Lo recuerdo bien, me encontraba sobre las gradas del templo de Vesta, junto con Marcio Filipo, el segundo marido de mi madre Atia. De pronto, me percaté del lío que la extranjera traía sobre el regazo. Filipo también lo vio.

– ¡Mira -dijo-, a ese debes temer!

– Sí -asentí-, Cesarión.

– ¿Un Cesarito? -observó-, ni siquiera eso, un bastardo.

– ¿Cómo pudo hacerme esto el Divus Julius? -me quejé.

– Tu madre Atia vierte lágrimas por esta afrenta -dijo Filipo.

– Ella no debe llorar.

– Entonces sé un hombre y procede.

Lo miré, pero Filipo guardó silencio, aunque su mirada firme delató sus pensamientos. De súbito, empecé a temblar de la cabeza a los pies. Me abrí paso entre las hileras de curiosos, corrí a casa y llorando de rabia me abracé a mi madre Atia.

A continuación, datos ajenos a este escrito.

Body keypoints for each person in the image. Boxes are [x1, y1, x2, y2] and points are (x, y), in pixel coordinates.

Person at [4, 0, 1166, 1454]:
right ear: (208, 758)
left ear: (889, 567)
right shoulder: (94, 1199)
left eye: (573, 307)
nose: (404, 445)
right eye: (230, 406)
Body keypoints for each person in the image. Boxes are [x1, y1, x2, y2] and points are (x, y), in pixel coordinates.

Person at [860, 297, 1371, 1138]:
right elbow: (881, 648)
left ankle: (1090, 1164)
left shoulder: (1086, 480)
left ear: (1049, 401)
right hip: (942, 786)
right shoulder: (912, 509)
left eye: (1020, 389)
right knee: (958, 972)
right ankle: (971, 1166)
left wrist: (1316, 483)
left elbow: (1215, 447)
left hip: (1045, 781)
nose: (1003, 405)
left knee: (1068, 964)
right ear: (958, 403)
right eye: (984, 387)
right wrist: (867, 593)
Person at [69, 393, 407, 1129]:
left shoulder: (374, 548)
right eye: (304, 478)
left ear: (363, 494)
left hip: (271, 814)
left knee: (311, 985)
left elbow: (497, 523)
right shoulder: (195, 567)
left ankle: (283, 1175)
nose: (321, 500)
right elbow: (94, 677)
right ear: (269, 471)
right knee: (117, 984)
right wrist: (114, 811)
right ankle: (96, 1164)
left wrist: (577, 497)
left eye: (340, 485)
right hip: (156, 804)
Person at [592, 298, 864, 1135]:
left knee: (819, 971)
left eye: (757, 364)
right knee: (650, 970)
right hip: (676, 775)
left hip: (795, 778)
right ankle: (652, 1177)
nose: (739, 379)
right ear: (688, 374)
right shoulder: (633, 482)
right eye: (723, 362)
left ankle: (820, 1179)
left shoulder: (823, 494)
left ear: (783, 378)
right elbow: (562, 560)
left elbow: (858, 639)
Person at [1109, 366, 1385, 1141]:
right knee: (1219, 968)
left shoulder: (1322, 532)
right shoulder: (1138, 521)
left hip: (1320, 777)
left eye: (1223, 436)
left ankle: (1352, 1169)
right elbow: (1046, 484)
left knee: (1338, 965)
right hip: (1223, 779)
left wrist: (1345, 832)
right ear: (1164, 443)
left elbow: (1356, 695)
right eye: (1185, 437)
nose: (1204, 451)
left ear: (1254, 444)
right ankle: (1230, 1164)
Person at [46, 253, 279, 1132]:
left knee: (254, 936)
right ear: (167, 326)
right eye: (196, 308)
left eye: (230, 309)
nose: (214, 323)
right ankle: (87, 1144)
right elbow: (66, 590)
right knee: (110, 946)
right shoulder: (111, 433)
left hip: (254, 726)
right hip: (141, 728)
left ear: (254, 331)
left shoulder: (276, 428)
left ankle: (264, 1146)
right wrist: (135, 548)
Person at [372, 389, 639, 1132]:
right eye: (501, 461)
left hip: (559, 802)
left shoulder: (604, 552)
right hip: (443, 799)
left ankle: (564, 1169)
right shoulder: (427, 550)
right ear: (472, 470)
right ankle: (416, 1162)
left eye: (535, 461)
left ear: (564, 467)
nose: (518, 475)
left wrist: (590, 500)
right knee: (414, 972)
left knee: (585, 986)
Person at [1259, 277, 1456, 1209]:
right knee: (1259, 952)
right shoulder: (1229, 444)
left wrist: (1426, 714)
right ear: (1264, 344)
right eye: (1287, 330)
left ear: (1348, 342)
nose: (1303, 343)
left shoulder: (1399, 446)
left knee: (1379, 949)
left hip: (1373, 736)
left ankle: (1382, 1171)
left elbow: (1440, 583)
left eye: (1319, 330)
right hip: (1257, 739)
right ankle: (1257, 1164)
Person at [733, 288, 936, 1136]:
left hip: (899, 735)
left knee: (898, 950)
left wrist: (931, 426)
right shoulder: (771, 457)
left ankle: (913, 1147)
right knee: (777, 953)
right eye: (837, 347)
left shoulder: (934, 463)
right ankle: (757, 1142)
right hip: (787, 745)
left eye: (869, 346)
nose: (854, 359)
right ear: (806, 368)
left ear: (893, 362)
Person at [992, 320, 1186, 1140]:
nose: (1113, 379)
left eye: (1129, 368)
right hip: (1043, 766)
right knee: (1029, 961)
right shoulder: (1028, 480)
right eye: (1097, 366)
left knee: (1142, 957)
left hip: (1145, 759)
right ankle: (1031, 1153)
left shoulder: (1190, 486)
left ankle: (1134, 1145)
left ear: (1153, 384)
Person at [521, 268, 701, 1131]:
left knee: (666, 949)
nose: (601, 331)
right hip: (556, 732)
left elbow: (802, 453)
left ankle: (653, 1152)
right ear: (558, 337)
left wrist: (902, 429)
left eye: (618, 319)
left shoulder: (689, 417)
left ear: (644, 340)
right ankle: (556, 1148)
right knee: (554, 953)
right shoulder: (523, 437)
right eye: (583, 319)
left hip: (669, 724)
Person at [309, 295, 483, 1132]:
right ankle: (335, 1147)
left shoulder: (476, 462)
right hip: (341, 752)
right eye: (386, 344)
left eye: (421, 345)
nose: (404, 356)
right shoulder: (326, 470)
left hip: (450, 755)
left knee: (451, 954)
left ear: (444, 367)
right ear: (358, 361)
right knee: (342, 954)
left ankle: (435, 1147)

Cuando inquirió el motivo de mi excitación le informé del humillante encuentro y ella me estrechó como a un pequeño y me dijo que no debía preocuparme, pues no permitiría que me despojaran de mi herencia. Me oculté entonces un día y una noche en los jardines pues mi llanto de impotencia era incontenible.

Esta pena del corazón debilitó mi cuerno al extremo que rechacé todo alimento, ora no podía retenerlo, ora no me pasaba por la garganta, ora lo devolvía, ora no lo digería. Me sentía entonces más próximo a la muerte que a la vida y una ardiente fiebre estremecía mis miembros como las ramas de una encina al soplo invernal del aquilón. Con buenas intenciones, Atia veló por mi prestigio al hacer divulgar la noticia que había sufrido una insolación durante la preparación de los juegos romanos.

El Divus Julius no toleraba a los enclenques, pero este padecimiento lo había experimentado en carne propia, de ahí su costumbre de evitar los rayos solares. En realidad, en aquellos días Musa ya sospechaba que tenía piedras en mis órganos, una enfermedad que arrastro conmigo hasta el día de hoy como una carga del destino y hoy como entonces procuro aliviarme con lithospermum, también conocido con el nombre de trigo de Zeus o hierba de Heracles y que como todas las plantas medicinales exhibe una belleza seductora. La planta crece en la isla de Creta, alcanza hasta unos quince centímetros de altura, sus hojas duplican el tamaño de las de la ruda y sus tallos leñosos tienen el grosor de un carrizo. En el lugar de inserción de las hojas en el tallo, centellean como perlas pequeñas piedrecitas como engarzadas por un orífice. Estas piedrecitas molidas y bebidas disueltas en vino blanco, disgregan las piedras del cuerpo y alivian el dolor. Me curé con la ayuda de Esculapio a quien sacrifiqué un pollo, según la antigua usanza.